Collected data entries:
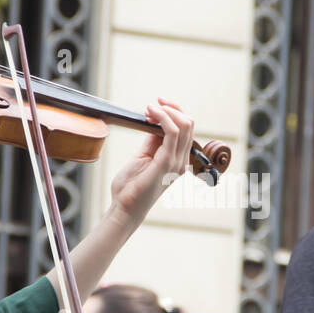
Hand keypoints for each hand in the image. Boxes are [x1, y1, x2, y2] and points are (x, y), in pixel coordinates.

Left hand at [107, 99, 195, 226]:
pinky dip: (162, 118)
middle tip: (153, 105)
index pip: (186, 129)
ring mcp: (175, 162)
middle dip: (172, 108)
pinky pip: (172, 133)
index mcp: (177, 159)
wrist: (125, 207)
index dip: (174, 112)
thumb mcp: (143, 157)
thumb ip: (152, 141)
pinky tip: (150, 115)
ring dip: (166, 111)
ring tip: (150, 109)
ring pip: (184, 125)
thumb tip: (155, 123)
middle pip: (189, 124)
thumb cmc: (131, 186)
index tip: (156, 106)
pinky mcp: (165, 162)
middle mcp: (181, 160)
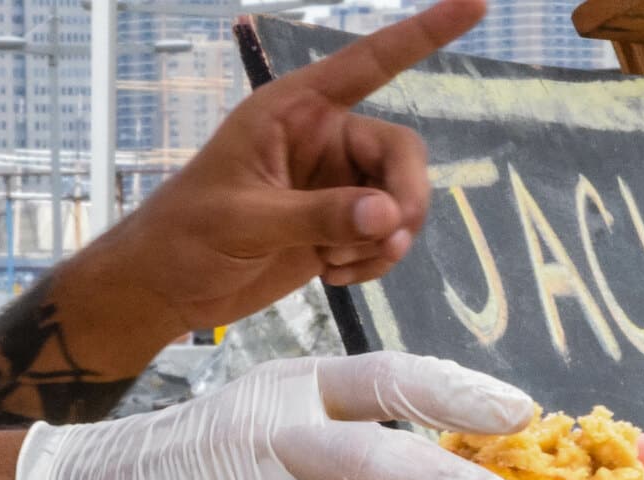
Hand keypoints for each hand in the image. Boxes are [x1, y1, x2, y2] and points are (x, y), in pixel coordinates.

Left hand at [109, 0, 481, 334]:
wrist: (167, 288)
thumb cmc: (186, 234)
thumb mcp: (247, 220)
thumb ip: (320, 215)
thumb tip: (390, 217)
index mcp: (294, 110)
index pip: (369, 63)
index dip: (424, 34)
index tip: (476, 4)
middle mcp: (322, 140)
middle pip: (402, 153)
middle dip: (405, 199)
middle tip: (385, 239)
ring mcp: (334, 185)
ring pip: (401, 201)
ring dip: (385, 241)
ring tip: (336, 263)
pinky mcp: (339, 227)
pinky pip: (388, 238)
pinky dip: (374, 262)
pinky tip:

## Your task
The range runs from the line with "ring mcp: (334, 185)" to the last line of the entries above, both included. Restate it word for word.

## Solution below
ring mcp: (334, 185)
ring pip: (401, 201)
ring dip: (385, 241)
ring tip: (336, 263)
pinky mcp: (339, 227)
pinky pip: (388, 238)
pinky dip: (374, 262)
pinky tip:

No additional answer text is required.